Nasce il Pdl. Nel marzo 2009 il Pdl diventa un vero e proprio partito. Pochi giorni prima della festa e degli abbracci sul palco tra i due, però ci sono ancora polemiche. Fini dice che “c’è un rischio di cesarismo” che va scongiurato garantendo la democrazia interna. A dicembre dello stesso anno un fuorionda di Fini a un convegno sulla mafia fa salire nuovamente la tensione con Berlusconi: parlando a microfoni spenti con il suo vicino, il magistrato Nicola Trifuoggi e, riferito a Berlusconi, dice: “Confonde la leadership con la monarchia assoluta”.

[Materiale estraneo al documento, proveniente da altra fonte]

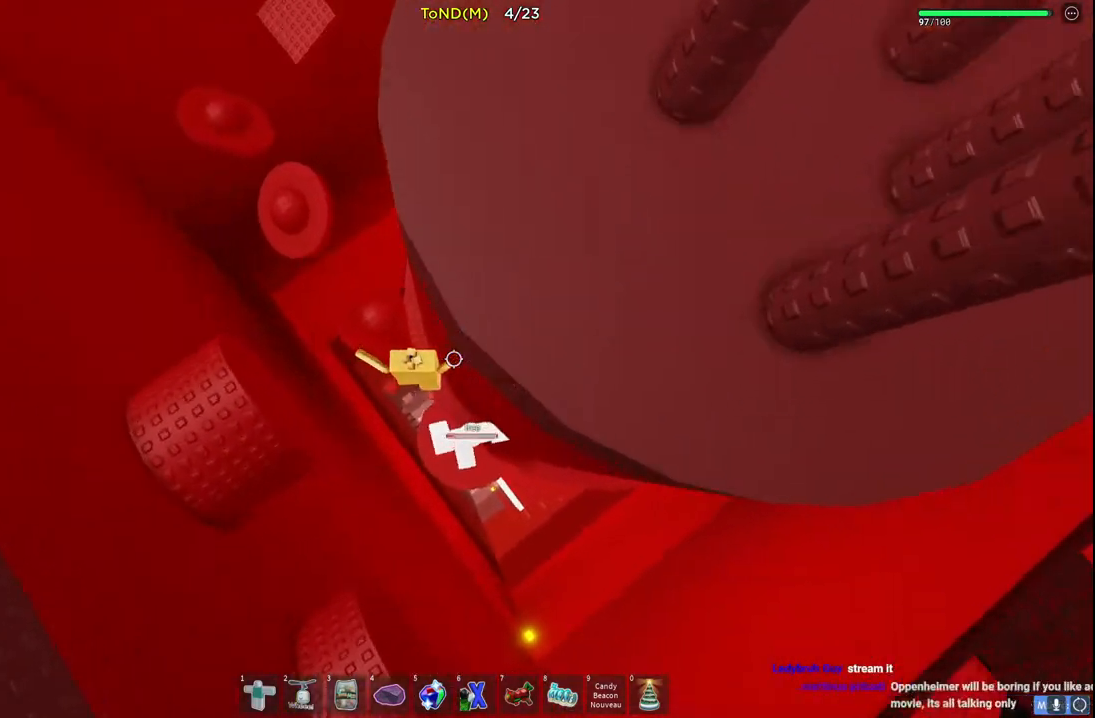
{"keys": ["d", "space"], "events": [[183, "space", "down"]]}
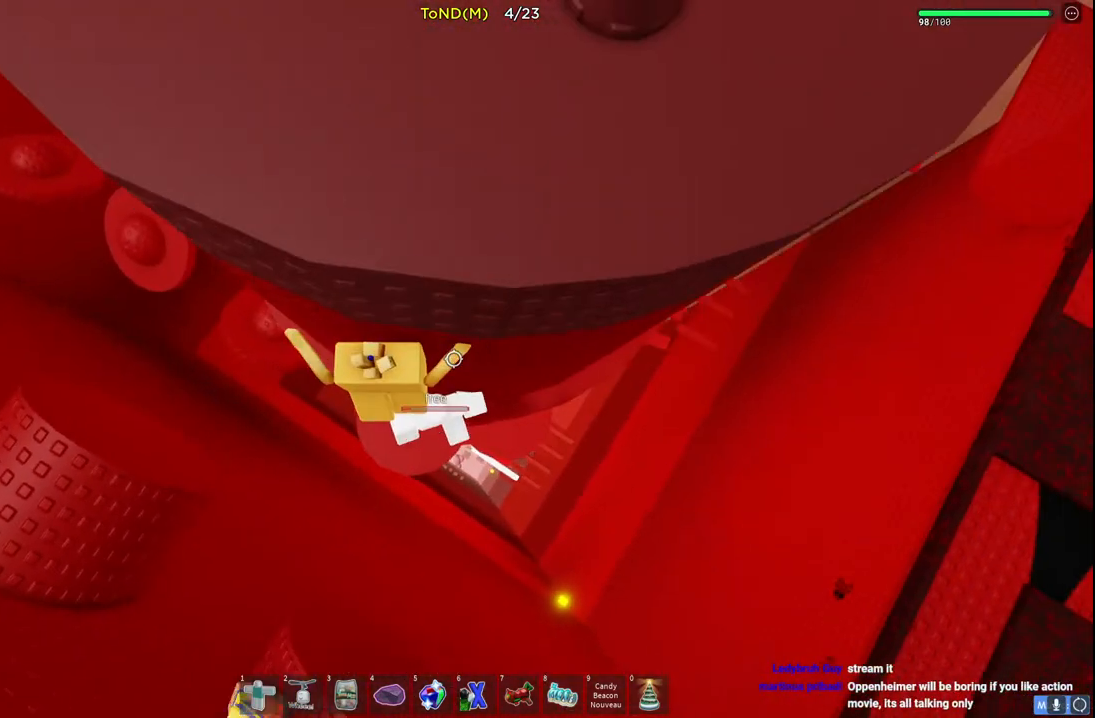
{"keys": ["d", "space"], "events": []}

L’anno della rottura. Siamo alla storia recente. Il 2 marzo 2010 Fini torna a esprimere la sua insoddisfazione per come vanno le cose nel Pdl. “Ho contribuito a fondare il Pdl, ma così come è il Pdl non mi piace”. E ancora. La riforma delle istituzioni, dice il 22 marzo 2010, “non si può fare a colpi di slogan e battute da comizio”. Il momento che sancisce una vera frattura tra i due fondatori del Pdl si consuma ad aprile: al Consiglio Nazionale del Pdl, in via della Conciliazione a Roma, Fini rivendica il diritto di dire le cose che pensa senza sentirsi dare del “traditore”. Berlusconi risponde a muso duro: “Se vuoi fare politica la fai da uomo politico e non da presidente della Camera”. La controreplica di Gianfranco Fini è immediata: si alza dalla sedia in platea e si avvicina al presidente del Consiglio, puntando il dito contro di lui, urlandogli: “Che fai mi cacci?”. Il consiglio del partito vota la fiducia al Cavaliere, ma prende forza la nuova corrente dei fedelissimi del presidente della Camera. Si arriva così a questa settimana. Nel giorno in cui il Giornale lancia un’inchiesta che colpisce direttamente Fini, e di fronte all’imminenza della rottura, Fini propone un armistizio: “Resettiamo tutto”, dice al Foglio di Giuliano Ferrara. Ma per Berlusconi l’offerta di Fini è “tardiva”. E, insieme allo stato maggiore del Pdl, composto anche da ex colonnelli di An, stila un documento che definisce incompatibili con la linea del partito le prese di posizione di Fini e dei parlamentari a lui vicini.